I live and cruise in the region so know first-hand the areas covered by these guides.

Below is my perspective on each of the three publications (that I know of) which cover this region (note there are a few out of print guides and other Internet based sources of info as well).

*Cruising Ports: the Central American Route (AKA "Rains Guide").* 
Excellent guide to passage planning between cruising ports. Very good publication. It is not intended to be a "cruising guide" per se, but does also include a fair amount of information supplemental to its purpose. It's primary value is for planning routes between cruising ports.

*Cruising Guide to Belize and Mexico's Caribbean Coast, including Guatemala's Rio Dulce (Freya Rauscher).* 
Another excellent work and the only comprehensive reference for Belize. Her charts are the most comprehensive and accurate available for Belize (Excluding the small area around Belize City which has current surveys -- all other government issued charts are based on very old surveys).
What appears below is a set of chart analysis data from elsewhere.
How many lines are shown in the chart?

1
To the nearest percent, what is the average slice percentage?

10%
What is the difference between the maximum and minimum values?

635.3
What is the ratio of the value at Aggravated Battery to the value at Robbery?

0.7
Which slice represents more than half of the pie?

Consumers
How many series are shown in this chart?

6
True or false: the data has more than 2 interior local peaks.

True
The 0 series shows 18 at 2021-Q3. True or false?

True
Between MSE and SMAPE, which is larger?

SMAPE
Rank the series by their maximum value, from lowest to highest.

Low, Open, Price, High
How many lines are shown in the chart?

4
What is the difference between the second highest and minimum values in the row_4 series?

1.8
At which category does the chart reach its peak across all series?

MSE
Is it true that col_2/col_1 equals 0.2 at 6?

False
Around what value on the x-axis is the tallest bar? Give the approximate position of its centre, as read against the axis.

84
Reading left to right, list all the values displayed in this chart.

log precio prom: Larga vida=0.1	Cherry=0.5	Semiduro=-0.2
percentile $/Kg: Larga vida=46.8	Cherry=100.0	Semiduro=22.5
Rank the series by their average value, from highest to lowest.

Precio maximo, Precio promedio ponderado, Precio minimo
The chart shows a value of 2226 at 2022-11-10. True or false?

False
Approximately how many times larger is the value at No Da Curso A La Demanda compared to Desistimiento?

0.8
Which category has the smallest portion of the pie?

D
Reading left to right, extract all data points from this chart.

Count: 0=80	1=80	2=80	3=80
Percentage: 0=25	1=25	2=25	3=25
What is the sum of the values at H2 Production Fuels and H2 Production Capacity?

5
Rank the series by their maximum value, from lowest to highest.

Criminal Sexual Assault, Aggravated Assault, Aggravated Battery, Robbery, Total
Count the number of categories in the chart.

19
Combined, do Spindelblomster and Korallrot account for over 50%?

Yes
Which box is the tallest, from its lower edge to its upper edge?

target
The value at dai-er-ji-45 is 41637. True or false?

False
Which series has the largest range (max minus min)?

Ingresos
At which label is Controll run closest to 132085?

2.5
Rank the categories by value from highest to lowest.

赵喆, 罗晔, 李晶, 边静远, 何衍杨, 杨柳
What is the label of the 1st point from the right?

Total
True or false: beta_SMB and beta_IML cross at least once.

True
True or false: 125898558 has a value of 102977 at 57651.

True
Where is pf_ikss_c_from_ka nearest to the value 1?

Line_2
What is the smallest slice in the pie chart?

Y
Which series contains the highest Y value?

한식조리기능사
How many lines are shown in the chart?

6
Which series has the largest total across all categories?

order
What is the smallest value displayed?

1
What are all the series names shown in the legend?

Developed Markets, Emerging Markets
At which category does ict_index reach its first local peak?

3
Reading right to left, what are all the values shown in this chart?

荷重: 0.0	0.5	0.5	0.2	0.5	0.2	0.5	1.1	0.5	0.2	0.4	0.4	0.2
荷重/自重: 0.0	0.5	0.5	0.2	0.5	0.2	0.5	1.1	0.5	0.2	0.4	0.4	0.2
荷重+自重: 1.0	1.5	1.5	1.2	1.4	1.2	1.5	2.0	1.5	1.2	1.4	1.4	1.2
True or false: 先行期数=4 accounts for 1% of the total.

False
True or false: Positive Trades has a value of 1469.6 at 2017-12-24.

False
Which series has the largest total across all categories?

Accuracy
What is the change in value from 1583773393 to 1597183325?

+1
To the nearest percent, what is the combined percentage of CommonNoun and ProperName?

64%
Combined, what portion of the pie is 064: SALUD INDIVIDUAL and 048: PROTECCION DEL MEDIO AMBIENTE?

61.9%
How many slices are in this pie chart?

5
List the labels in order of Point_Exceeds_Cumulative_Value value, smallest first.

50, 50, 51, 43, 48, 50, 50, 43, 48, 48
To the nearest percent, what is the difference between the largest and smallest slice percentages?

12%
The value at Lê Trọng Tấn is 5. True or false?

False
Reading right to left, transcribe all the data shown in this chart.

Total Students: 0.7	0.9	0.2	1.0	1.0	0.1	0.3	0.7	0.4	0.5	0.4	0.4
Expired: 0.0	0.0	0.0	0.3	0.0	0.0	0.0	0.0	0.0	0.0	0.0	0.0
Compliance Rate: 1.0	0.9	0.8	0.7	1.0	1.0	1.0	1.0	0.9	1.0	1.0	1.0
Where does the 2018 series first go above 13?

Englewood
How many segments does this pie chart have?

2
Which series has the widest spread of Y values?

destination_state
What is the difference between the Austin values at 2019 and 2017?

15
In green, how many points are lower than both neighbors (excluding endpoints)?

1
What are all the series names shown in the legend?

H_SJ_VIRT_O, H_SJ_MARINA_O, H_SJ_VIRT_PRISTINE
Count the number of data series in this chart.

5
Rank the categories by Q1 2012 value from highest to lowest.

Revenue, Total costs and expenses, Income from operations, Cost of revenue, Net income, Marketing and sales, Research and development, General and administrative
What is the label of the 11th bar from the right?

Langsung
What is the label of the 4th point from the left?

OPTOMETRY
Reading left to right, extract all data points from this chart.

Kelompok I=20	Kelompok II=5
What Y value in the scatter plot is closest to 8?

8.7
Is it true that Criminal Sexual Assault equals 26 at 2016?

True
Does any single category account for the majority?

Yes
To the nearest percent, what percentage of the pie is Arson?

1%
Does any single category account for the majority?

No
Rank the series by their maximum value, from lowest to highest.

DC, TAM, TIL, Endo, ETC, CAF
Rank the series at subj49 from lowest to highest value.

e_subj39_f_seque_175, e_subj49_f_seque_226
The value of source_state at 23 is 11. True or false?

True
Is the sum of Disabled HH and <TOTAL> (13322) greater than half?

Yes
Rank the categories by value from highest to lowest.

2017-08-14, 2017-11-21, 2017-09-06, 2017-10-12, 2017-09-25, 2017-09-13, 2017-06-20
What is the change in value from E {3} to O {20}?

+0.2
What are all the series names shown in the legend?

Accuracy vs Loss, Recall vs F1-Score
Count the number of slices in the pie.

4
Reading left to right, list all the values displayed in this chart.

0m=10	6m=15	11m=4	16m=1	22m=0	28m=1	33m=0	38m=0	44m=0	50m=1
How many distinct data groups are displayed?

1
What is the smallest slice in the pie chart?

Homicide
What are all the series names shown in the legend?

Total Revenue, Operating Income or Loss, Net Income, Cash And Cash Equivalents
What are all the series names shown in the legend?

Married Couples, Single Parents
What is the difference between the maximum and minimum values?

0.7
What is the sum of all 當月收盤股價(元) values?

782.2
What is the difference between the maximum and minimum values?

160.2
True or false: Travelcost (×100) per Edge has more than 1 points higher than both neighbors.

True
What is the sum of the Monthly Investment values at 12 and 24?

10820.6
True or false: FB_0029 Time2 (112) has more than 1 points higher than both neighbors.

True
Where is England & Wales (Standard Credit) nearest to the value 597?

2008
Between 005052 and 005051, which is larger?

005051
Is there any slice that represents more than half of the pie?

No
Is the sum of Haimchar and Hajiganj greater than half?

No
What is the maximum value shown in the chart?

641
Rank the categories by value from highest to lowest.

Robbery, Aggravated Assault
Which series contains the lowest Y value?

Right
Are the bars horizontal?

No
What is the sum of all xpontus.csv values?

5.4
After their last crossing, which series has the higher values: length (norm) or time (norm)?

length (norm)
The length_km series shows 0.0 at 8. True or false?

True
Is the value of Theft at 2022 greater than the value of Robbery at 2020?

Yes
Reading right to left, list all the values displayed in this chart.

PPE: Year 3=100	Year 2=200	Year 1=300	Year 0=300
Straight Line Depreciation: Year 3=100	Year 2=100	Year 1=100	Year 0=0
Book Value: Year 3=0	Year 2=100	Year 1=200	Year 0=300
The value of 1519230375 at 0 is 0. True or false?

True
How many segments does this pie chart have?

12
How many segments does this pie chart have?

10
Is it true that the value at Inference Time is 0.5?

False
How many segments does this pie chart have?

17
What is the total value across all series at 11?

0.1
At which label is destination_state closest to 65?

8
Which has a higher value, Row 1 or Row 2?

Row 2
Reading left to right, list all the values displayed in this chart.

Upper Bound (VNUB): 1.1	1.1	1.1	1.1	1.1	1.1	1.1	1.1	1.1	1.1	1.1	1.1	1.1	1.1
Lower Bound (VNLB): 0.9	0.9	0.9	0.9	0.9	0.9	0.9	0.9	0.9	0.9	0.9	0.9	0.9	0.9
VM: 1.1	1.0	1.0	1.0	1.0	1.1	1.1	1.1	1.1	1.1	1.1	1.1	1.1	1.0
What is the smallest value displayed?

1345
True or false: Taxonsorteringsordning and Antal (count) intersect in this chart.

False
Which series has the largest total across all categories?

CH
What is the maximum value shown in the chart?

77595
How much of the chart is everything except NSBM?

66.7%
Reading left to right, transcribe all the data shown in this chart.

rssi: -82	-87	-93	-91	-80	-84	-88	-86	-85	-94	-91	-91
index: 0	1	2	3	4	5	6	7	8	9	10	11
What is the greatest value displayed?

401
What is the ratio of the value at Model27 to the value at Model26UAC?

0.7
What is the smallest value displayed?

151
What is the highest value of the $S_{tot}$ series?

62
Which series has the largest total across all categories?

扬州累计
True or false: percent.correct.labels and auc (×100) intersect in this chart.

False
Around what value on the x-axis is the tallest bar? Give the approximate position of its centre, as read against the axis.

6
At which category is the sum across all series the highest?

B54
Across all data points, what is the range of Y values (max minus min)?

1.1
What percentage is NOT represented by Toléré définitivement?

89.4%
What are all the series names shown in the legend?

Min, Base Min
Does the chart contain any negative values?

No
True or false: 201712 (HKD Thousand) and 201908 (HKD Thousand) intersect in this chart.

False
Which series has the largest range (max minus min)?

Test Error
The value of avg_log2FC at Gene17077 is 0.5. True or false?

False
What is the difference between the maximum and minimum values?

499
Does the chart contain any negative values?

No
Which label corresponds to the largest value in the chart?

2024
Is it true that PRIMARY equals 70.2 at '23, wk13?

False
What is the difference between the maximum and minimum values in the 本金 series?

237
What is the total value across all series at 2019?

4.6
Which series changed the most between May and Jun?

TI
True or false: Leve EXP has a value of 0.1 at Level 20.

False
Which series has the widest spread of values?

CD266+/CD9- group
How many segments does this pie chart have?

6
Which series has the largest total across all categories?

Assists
There are a few, very few, errors and omissions in this guide so, as with any other source of information, use it prudently, but overall it is accurate and very well done -- especially true given the extensive and complex waters of Belize.

*A Cruising Guide to the Northwest Caribbean (Stephen J. Pavlidis). *
This is an odd publication. It only covers a relatively small area of the NW Carib. For example, effectively no information on Belize or Mexico -- even the section describing potential routes from the Gulf Of Mexico to Rio Dulce omits Belize like it does not exist -- tough to do from a practical perspective (Not even a reference to Freya's guide for more information).

It's primary value is the navigation information it provides for the Bay Islands and Northern coast of Honduras(many more ports are covered than in the Rains guide...which appropriately only covers those commonly used for transiting the area).

*TRIUMPHANT NOTE
THE NORTHERN COAST OF HONDURAS IS CURRENTLY VERY DANGEROUS, STAY OUT OF SIGHT OF LAND, AT LEAST 30 MILES OFFSHORE IF YOU CAN AND SHOW NO LIGHTS AT NIGHT, check out NOONSITE and the Caribbean Safety & security Net online*

This navigation information is sparse, but sufficient and accurate. However, there are voluminous sections on local culture and history(reasonably well done, but all this information and more is available from other sources). The sparse navigation information for each port is supplemented by much more extensive information regarding Internet access and dining options for that port. Those anchorages which lack much in the way of these services are typically dismissed as having nothing of interest for the cruising sailor (other than a good anchorage!).

And, just in case you missed something, there is even more information in the appendices regarding Internet access and dining in the NW Carib. (An update that makes much of this voluminous documentation of Internet Cafe's obsolete -- good, inexpensive cellular Internet access is available through-out Honduras and the Bay Islands from TIGO -- buy yourself a TIGO stick including one month of service for less than $30US total and surf even when underway!).


----------